Orbital characteristics
- Epoch 4 September 2017 (JD 2458000.5)
- Uncertainty parameter 0
- Observation arc: 92.18 yr (33,670 days)
- Aphelion: 2.5119 AU
- Perihelion: 1.9274 AU
- Semi-major axis: 2.2196 AU
- Eccentricity: 0.1317
- Orbital period (sidereal): 3.31 yr (1,208 days)
- Mean anomaly: 258.61°
- Mean motion: 0° 17^{m} 52.8^{s} / day
- Inclination: 1.5621°
- Longitude of ascending node: 353.04°
- Argument of perihelion: 246.96°

Physical characteristics
- Dimensions: 8.54 km (derived) 9.14±0.95 km 9.75±1.68 km 11.94±0.19 km
- Synodic rotation period: 3.0±0.2 h 3.081545±0.000005 h 3.082±0.0004 h 3.082±0.002 h
- Geometric albedo: 0.196±0.024 0.24 (assumed) 0.278±0.059 0.28±0.08
- Spectral type: S (assumed)
- Absolute magnitude (H): 11.765±0.000 (R) · 12.00 · 12.04±0.28 · 12.20 · 12.27 · 12.51 · 12.51±0.01

= 1382 Gerti =

Asteroid

1382 Gerti, provisional designation , is a Florian asteroid from the inner regions of the asteroid belt, approximately 10 kilometers in diameter.
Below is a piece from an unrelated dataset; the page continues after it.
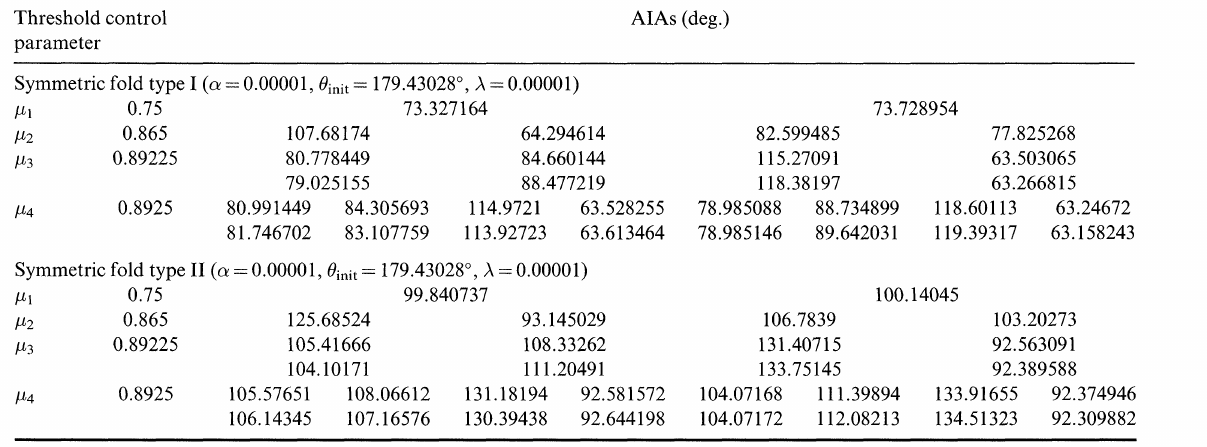
TABLE V AIAs of the fold dynamical system following time dependent stress control parameters (,0 =0.00001" c0 =0.00001 or 0t= 179.43028; No. of iterations 3 x 104) Stress modulation parameter (#) to control time dependent stress dynamics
It was discovered on 21 January 1925, by astronomer Karl Reinmuth at the Heidelberg-Königstuhl State Observatory in southwest Germany. The asteroid was named after a secretary of the Astronomical Calculation Institute, Gertrud Höhne.

== Orbit and classification ==

Gerti has been dynamically classified as a member of the Flora family (402), a giant asteroid family and the largest family of stony asteroids in the main-belt. It is, however, a non-family asteroid of the main belt's background population when applying the Hierarchical Clustering Method to its proper orbital elements (both by Nesvorný as well as by Novakovic, Knežević and Milani).

It orbits the Sun in the inner main-belt at a distance of 1.9–2.5 AU once every 3 years and 4 months (1,208 days). Its orbit has an eccentricity of 0.13 and an inclination of 2° with respect to the ecliptic. The body's observation arc begins with its official discovery observation at Heidelberg in January 1925.

== Physical characteristics ==

The LCDB assumes it to be a stony S-type asteroid, due to its dynamical classification as a member of the Flora family (402).

=== Rotation period ===

Two rotational lightcurve of Gerti were obtained from photometric observations by Wiesław Wiśniewski in February 1988, and by astronomers at the Palomar Transient Factory in January 2011, respectively. Lightcurve analysis gave an identical rotation period of 3.082 hours with a respective brightness amplitude of 0.20 and 0.29 magnitude (U=3/2). A third lightcurve by René Roy in March 2008 gave a period of 3.0 hours with an amplitude of 0.36 magnitude (U=2).

=== Poles ===

In 2011, a modeled lightcurve using data from the Uppsala Asteroid Photometric Catalogue and other sources gave a concurring sidereal period of 3.081545 hours, as well as two spin axis of (268.0°, 23.0°) and (87.0°, 28.0°) in ecliptic coordinates (λ, β).

=== Diameter and albedo ===

According to the surveys carried out by the Japanese Akari satellite and the NEOWISE mission of NASA's Wide-field Infrared Survey Explorer, Gerti measures between 9.14 and 11.94 kilometers in diameter and its surface has an albedo between 0.196 and 0.28.

The Collaborative Asteroid Lightcurve Link assumes an albedo of 0.24 – taken from 8 Flora, the Flora family's parent body – and derives a diameter of 8.54 kilometers based on an absolute magnitude of 12.51.

== Naming ==

This minor planet was named after Gertrud Höhne who was a secretary at the Berlin Astronomical Calculation Institute (Astronomisches Rechen-Institut. The official naming citation was mentioned in The Names of the Minor Planets by Paul Herget in 1955 (H 125).